RE: Open Choice is a Trojan Horse for Open Access Mandates
On Sat, 10 Mar 2007, Waaijers, Leo wrote:
> I do not understand the opposition against this newest move of Elsevier.
> They, Elsevier, organise the review process and then want to be
> compensated before the author version of the reviewed article may be
> posted in the IR and circulated freely. But this circulated version will
> have an authorized quality stamp, I guess. Isn't that exactly what we
> want: the publisher limits itself to the organisation of the review
> process?
>
> They embrace the Trojan horse. Isn't that what Trojan horses are meant
> for?
Leo,
I am afraid I am in very profound disagreement with you on this. Trojan
Horses are not to be embraced but to be exposed and resisted.
Elsevier (and the rest of the pit-bull lobby) would like to prevent OA
self-archiving from being mandated, and they would like to ensure that
if authors make their articles OA, they pay Elsevier extra money to
do so.
If you think this is an outcome we should embrace rather than resist,
then I don't think we have the same goal.
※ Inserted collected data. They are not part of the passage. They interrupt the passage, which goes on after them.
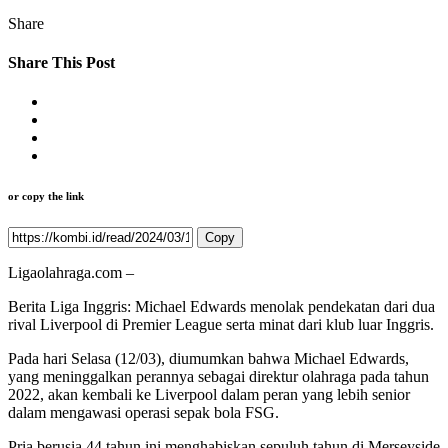
Share
Share This Post
or copy the link
Copy
Ligaolahraga.com –
Berita Liga Inggris: Michael Edwards menolak pendekatan dari dua
rival Liverpool di Premier League serta minat dari klub luar Inggris.
Pada hari Selasa (12/03), diumumkan bahwa Michael Edwards,
yang meninggalkan perannya sebagai direktur olahraga pada tahun
2022, akan kembali ke Liverpool dalam peran yang lebih senior
dalam mengawasi operasi sepak bola FSG.
Pria berusia 44 tahun ini menghabiskan sepuluh tahun di Merseyside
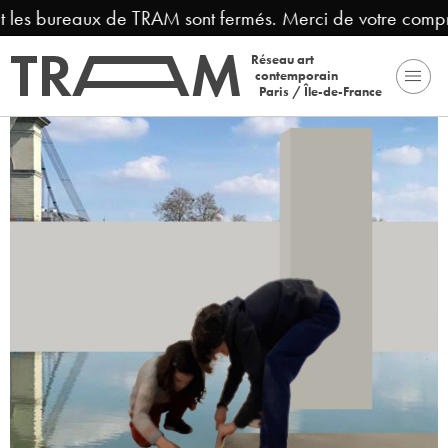
les bureaux de TRAM sont fermés. Merci de votre compréh
Réseau art
contemporain
Paris / Île-de-France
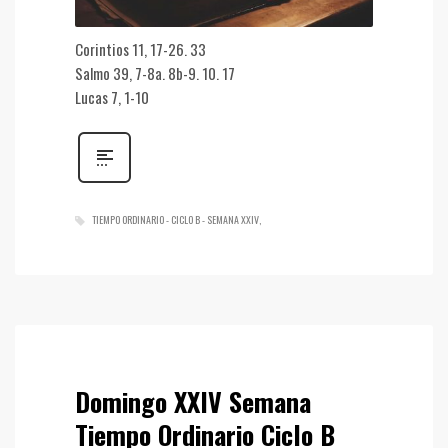
Corintios 11, 17-26. 33
Salmo 39, 7-8a. 8b-9. 10. 17
Lucas 7, 1-10
TIEMPO ORDINARIO - CICLO B - SEMANA XXIV
Domingo XXIV Semana
Tiempo Ordinario Ciclo B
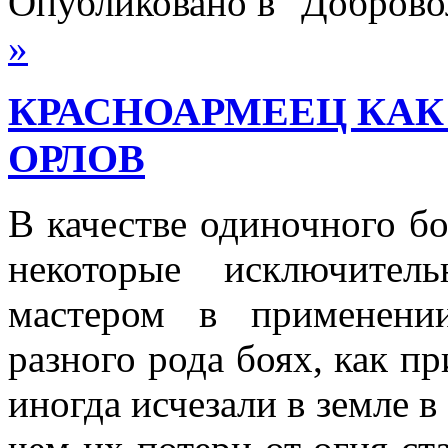
Опубликовано в "Добров
»
КРАСНОАРМЕЕЦ КАК В
ОРЛОВ
В качестве одиночного б
некоторые исключител
мастером в применени
разного рода боях, как пр
иногда исчезали в земле в 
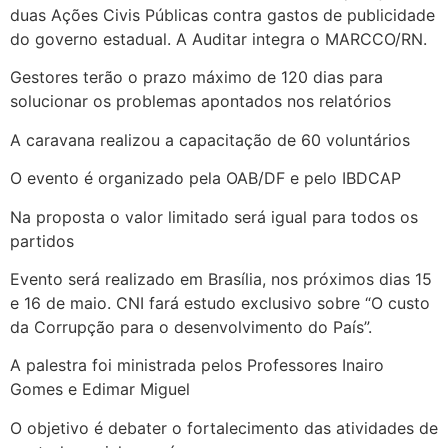
duas Ações Civis Públicas contra gastos de publicidade
do governo estadual. A Auditar integra o MARCCO/RN.
Gestores terão o prazo máximo de 120 dias para
solucionar os problemas apontados nos relatórios
A caravana realizou a capacitação de 60 voluntários
O evento é organizado pela OAB/DF e pelo IBDCAP
Na proposta o valor limitado será igual para todos os
partidos
Evento será realizado em Brasília, nos próximos dias 15
e 16 de maio. CNI fará estudo exclusivo sobre “O custo
da Corrupção para o desenvolvimento do País”.
A palestra foi ministrada pelos Professores Inairo
Gomes e Edimar Miguel
O objetivo é debater o fortalecimento das atividades de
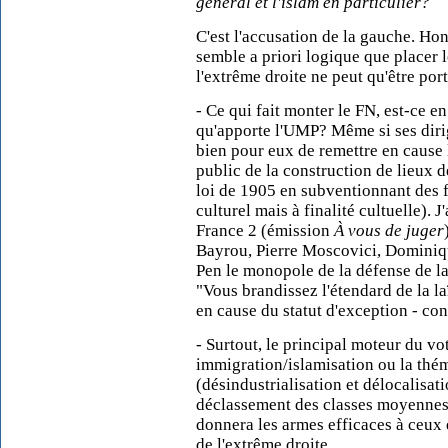
général et l'islam en particulier?
C'est l'accusation de la gauche. Hon
semble a priori logique que placer l
l'extrême droite ne peut qu'être por
- Ce qui fait monter le FN, est-ce en
qu'apporte l'UMP? Même si ses dirige
bien pour eux de remettre en cause 
public de la construction de lieux 
loi de 1905 en subventionnant des 
culturel mais à finalité cultuelle). J
France 2 (émission
À vous de juger
Bayrou, Pierre Moscovici, Dominiq
Pen le monopole de la défense de la l
"Vous brandissez l'étendard de la la
en cause du statut d'exception - co
- Surtout, le principal moteur du vo
immigration/islamisation ou la thé
(désindustrialisation et délocalisat
déclassement des classes moyennes, 
donnera les armes efficaces à ceux 
de l'extrême droite.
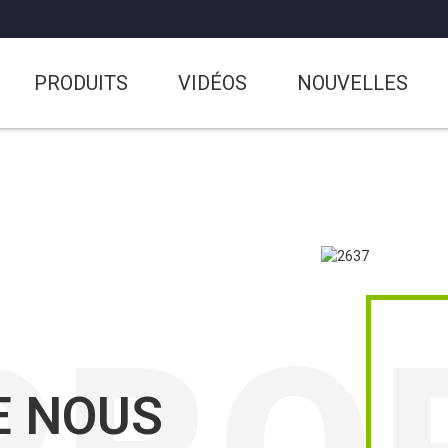
PRODUITS
VIDÉOS
NOUVELLES
E NOUS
My goal is OA, 100% OA, as
soon as possible. Funder and University ID/OA mandates will get as
to that goal almost overnight. The publishing lobby knows that too,
and is trying hard to prevent it.
I cannot understand why you would want to embrace that attempt. If it is
because you think paying publishers for OA directly will bring us to 100%
OA faster, or with greater probability, I am afraid I completely disagree
with you, and the evidence all does too.
I was hoping we could make a united front against the Trojan Horse.
It would be a great pity (and loss for OA) if we did not.
Stevan
PS The success of incentivised volunteer self-archiving in the Netherlands
has been a great asset, but, historically speaking, it will have had a
very different role in OA if it leads to complacency about mandates and
complicity with attempts to resist them.